The mediated reality may support one or more of: 3DoF, 3DoF+or
6DoF.
[0093] FIGS. 1A, 2A and 3A illustrate, at a first time, each of: a
real space 50, a virtual sound space 20 and a virtual visual space
60 respectively. There is correspondence between the virtual sound
space 20 and the virtual visual space 60. A `virtual space` may be
defined as the virtual sound space 20 and/or the virtual visual
space 60. In some examples, the virtual space may comprise just the
virtual sound space 20. A user 51 in the real space 50 has a
position defined by a (real world) location 52 and a (real world)
orientation 53 (i.e. the user's real world point-of-view). The
location 52 is a three-dimensional location and the orientation 53
is a three-dimensional orientation.
[0094] In an example of 3DoF mediated reality, an orientation 53 of
the user 51 controls/determines a virtual orientation 73 of a
virtual user 71 within a virtual space, e.g. the virtual visual
space 60 and/or the virtual sound space 20. The virtual user 71
represents the user 51 within the virtual space. There is a
correspondence between the orientation 53 and the virtual
orientation 73 such that a change in the (real world) orientation
53 produces the same change in the virtual orientation 73. In 3DoF
mediated reality, a change in the location 52 of the user 51 does
not change the virtual location 72 or virtual orientation 73 of the
virtual user 71.
[0095] The virtual orientation 73 of the virtual user 71, in
combination with a virtual field of view 74 defines a virtual
visual scene 75 of the virtual user 71 within the virtual visual
space 60. The virtual visual scene 75 represents a virtual
observable region within the virtual visual space 60 that the
virtual user 71 can see. Such a `virtual visual scene 75 for the
virtual user 71` may correspond to a virtual visual `sub-scene`.
The virtual visual scene 75 may determine what visual content (and
virtual visual spatial position of the same with respect to the
virtual user's position) is rendered to the virtual user. In a
similar way that the virtual visual scene 75 of the virtual user 71
may affect what visual content is rendered to the virtual user, a
virtual sound scene 76 of the virtual user may affect what audio
content (and virtual aural spatial position of the same with
respect to the virtual user's position) is rendered to the virtual
user.
[0096] The virtual orientation 73 of the virtual user 71, in
combination with a virtual field of hearing (i.e. an audio
equivalent/analogy to a visual field of view) may define a virtual
sound scene (or audio scene) 76 of the virtual user 71 within the
virtual sound space (or virtual audio space) 20. The virtual sound
scene 76 represents a virtual audible region within the virtual
sound space 20 that the virtual user 71 can hear. Such a `virtual
sound scene 76 for the virtual user 71` may correspond to a virtual
audio `sub-scene`. The virtual sound scene 76 may determine what
audio content (and virtual spatial position/orientation of the
same) is rendered to the virtual user.

-*-*-

▶ [Written task 1]
From the mediated-reality excerpt, list every term that carries a reference numeral from 70 through 79, with its numeral.

▶ [Dataset records]
-*-*-

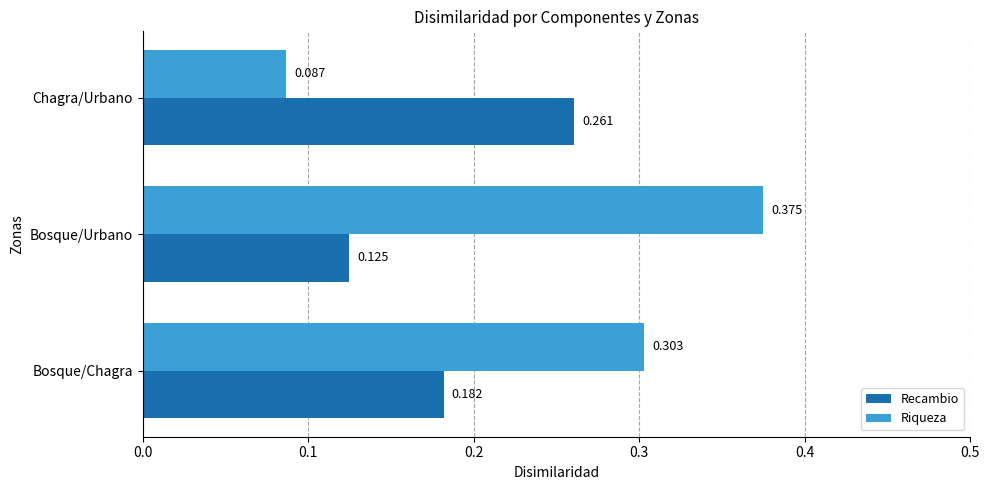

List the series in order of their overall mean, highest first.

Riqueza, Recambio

-*-*-

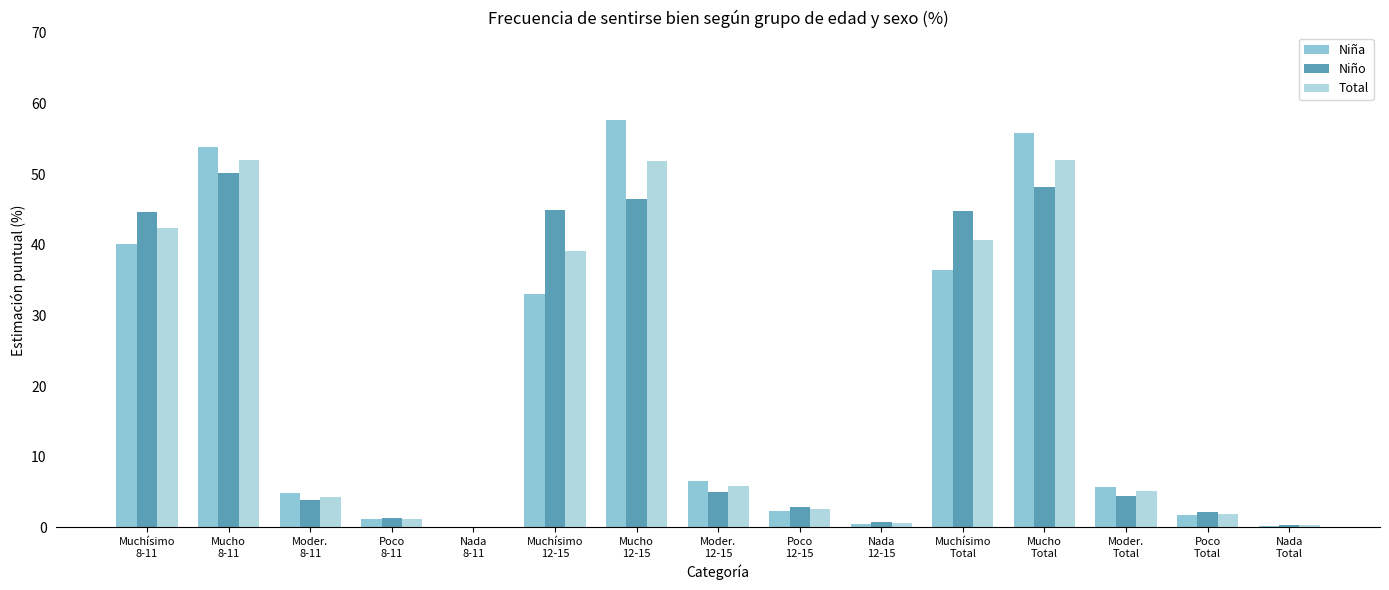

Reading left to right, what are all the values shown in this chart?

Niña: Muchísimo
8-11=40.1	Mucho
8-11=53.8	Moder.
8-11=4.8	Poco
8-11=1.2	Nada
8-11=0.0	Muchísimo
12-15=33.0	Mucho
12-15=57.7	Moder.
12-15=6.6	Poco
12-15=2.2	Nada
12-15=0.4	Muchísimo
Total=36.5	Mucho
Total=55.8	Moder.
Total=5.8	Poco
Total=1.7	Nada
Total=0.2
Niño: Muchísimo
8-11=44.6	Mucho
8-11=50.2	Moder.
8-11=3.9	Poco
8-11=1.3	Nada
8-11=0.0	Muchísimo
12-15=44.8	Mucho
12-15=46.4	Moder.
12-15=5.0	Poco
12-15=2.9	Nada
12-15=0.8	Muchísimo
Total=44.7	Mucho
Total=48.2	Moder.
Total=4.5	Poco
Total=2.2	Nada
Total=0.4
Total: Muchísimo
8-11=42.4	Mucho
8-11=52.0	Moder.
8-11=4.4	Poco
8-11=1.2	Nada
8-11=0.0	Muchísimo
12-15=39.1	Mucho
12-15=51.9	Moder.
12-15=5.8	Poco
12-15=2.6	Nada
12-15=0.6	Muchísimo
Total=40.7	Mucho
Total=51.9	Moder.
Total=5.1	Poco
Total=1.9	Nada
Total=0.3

-*-*-

▶ [Written task 2]
In the records, arrange the lines from the one containing "Niña: Muchísimo" through the one containing "Total: Muchísimo", inclusive, as a numbered list, omitting any blank lines.

▶ [Response box 1]
virtual user 71
virtual location 72
virtual orientation 73
virtual field of view 74
virtual visual scene 75
virtual sound scene 76

▶ [Response box 2]
1. Niña: Muchísimo
2. 8-11=40.1	Mucho
3. 8-11=53.8	Moder.
4. 8-11=4.8	Poco
5. 8-11=1.2	Nada
6. 8-11=0.0	Muchísimo
7. 12-15=33.0	Mucho
8. 12-15=57.7	Moder.
9. 12-15=6.6	Poco
10. 12-15=2.2	Nada
11. 12-15=0.4	Muchísimo
12. Total=36.5	Mucho
13. Total=55.8	Moder.
14. Total=5.8	Poco
15. Total=1.7	Nada
16. Total=0.2
17. Niño: Muchísimo
18. 8-11=44.6	Mucho
19. 8-11=50.2	Moder.
20. 8-11=3.9	Poco
21. 8-11=1.3	Nada
22. 8-11=0.0	Muchísimo
23. 12-15=44.8	Mucho
24. 12-15=46.4	Moder.
25. 12-15=5.0	Poco
26. 12-15=2.9	Nada
27. 12-15=0.8	Muchísimo
28. Total=44.7	Mucho
29. Total=48.2	Moder.
30. Total=4.5	Poco
31. Total=2.2	Nada
32. Total=0.4
33. Total: Muchísimo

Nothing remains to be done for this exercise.